Friedman (1991) introduced several benchmark data sets create by simulation. One of these simulations used the following nonlinear equation to create data:
\(y = 10 sin(\pi x_1x_2) + 20(x_3 − 0.5)^2 + 10x_4 + 5x_5 + N(0, \sigma^2)\)
where the x values are random variables uniformly distributed between [0, 1] (there are also 5 other non-informative variables also created in the simulation). The package mlbench contains a function called mlbench.friedman1 that simulates these data:
Looking at the plot above we see that the Kth dimension with the best RMSE was the model using 11 k-dimensions, producing a RMSE of 3.27.
Looking at the MARS model selection plot we see that a MARS model of degree 2 with 17 terms is the one with the lowest RMSE of 1.24.
The SVM model with the lowest RMSE of 2.02, was one that had a cost of 32 and used 168 training data set points as support vectors. This makes up 84% of the training set. The sigma for all models was 0.06.
| model | RMSE | Rsquared | MAE |
|---|---|---|---|
| KNN | 3.2700 | 0.6250 | 2.6287 |
| MARS | 1.2404 | 0.9419 | 0.9938 |
| SVM | 2.0208 | 0.8496 | 1.6423 |
Comparing the model metrics we see that the MARS model had the best metrics across the board, with the SVM model coming in second and the KNN model performing to worst of all. However, my concern with the MARS model is that it might be over fitting the data given that the \(R^2\) is so much higher than the other two models.
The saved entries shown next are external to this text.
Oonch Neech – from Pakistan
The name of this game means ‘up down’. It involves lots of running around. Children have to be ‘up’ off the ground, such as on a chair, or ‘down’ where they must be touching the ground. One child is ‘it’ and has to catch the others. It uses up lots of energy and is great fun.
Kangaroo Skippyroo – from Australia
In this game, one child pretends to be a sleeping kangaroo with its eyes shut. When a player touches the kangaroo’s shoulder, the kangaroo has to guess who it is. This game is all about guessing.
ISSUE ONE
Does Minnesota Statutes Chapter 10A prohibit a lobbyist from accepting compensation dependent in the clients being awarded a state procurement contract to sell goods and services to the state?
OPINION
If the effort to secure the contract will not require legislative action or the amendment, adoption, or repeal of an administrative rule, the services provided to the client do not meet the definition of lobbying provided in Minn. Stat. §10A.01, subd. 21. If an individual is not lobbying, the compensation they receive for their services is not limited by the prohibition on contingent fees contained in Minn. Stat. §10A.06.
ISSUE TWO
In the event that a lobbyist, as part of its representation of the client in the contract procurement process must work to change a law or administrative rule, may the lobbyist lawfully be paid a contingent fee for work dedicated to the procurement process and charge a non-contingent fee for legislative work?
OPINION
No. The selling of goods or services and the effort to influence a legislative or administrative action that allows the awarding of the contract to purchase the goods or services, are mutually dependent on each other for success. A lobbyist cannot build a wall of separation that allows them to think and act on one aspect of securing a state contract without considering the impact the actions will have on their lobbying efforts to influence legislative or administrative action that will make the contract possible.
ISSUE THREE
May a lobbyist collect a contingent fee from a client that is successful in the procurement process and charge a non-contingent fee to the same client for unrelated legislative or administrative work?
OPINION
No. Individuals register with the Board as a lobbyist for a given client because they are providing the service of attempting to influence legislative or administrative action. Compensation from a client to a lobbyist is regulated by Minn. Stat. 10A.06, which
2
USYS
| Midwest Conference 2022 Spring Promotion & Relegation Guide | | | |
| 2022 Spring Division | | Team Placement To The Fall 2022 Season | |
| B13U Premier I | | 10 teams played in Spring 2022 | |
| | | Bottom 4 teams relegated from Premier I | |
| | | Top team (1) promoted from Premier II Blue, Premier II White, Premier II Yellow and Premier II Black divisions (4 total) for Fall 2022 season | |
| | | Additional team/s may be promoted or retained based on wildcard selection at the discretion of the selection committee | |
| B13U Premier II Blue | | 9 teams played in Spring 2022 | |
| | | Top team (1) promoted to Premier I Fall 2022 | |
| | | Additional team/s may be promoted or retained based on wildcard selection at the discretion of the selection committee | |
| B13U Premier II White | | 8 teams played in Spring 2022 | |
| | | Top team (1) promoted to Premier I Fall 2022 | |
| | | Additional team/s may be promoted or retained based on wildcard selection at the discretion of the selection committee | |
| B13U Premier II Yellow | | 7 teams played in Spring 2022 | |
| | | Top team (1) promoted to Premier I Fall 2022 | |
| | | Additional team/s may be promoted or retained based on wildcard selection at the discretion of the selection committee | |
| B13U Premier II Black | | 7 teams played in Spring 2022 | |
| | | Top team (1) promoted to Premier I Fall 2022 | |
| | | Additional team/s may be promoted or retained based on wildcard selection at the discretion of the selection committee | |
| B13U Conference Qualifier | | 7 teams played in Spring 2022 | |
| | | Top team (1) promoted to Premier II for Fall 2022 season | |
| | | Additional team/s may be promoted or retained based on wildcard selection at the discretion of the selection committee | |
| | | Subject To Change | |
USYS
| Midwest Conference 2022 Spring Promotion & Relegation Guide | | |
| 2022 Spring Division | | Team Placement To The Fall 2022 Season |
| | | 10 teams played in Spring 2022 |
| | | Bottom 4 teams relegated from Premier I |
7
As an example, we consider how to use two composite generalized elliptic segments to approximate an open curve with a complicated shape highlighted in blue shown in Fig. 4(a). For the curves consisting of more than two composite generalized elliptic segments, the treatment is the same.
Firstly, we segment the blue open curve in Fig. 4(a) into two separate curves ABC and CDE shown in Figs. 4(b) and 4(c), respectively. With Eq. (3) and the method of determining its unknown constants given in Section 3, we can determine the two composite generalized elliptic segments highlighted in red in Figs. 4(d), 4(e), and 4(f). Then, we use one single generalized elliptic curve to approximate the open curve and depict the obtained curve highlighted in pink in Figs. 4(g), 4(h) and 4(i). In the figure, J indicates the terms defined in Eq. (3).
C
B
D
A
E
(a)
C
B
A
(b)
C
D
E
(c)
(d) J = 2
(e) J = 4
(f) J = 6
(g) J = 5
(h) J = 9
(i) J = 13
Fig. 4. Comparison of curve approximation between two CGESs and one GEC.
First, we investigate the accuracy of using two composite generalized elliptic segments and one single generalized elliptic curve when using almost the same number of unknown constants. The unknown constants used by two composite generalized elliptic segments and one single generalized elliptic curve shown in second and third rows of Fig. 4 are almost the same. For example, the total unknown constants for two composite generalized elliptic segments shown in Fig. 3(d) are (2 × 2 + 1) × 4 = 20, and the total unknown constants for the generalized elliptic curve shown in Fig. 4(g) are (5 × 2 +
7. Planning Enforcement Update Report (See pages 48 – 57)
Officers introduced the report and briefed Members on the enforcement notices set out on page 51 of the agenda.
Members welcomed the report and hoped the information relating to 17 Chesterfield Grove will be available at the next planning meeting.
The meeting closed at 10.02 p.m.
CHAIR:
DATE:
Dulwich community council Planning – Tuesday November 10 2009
| predictor | MARS | KNN | SVM | |
|---|---|---|---|---|
| 4 | X4 | 100.00 | 100.00 | 100.00 |
| 2 | X2 | 69.73 | 70.41 | 70.41 |
| 1 | X1 | 42.88 | 72.78 | 72.78 |
| 5 | X5 | 20.52 | 66.84 | 66.84 |
| 3 | X3 | 0.00 | 29.76 | 29.76 |
Additionally, as seen in the table above, the decay in importance for each subsequent predictor after X4 is much quicker than the other two models. That is, each predictor after X4 is considered less and less important at a faster rate than either the KNN and SVM models. This means that the MARS model is putting a lot of the weight of prediction onto the X4 predictor.
Exercise 6.3 describes data for a chemical manufacturing process. Use the same data imputation, data splitting, and pre-processing steps as before and train several nonlinear regression models.
Looking at the graph above we see that the KNN model used to predict yield was actually underperforming on the training data. On the other hand, the MARS and SVM models have fairly consistent \(R^2\). I would select the SVM model since it has the highest \(R^2\) and the \(R^2\) for the training and test data sets are nearly identical.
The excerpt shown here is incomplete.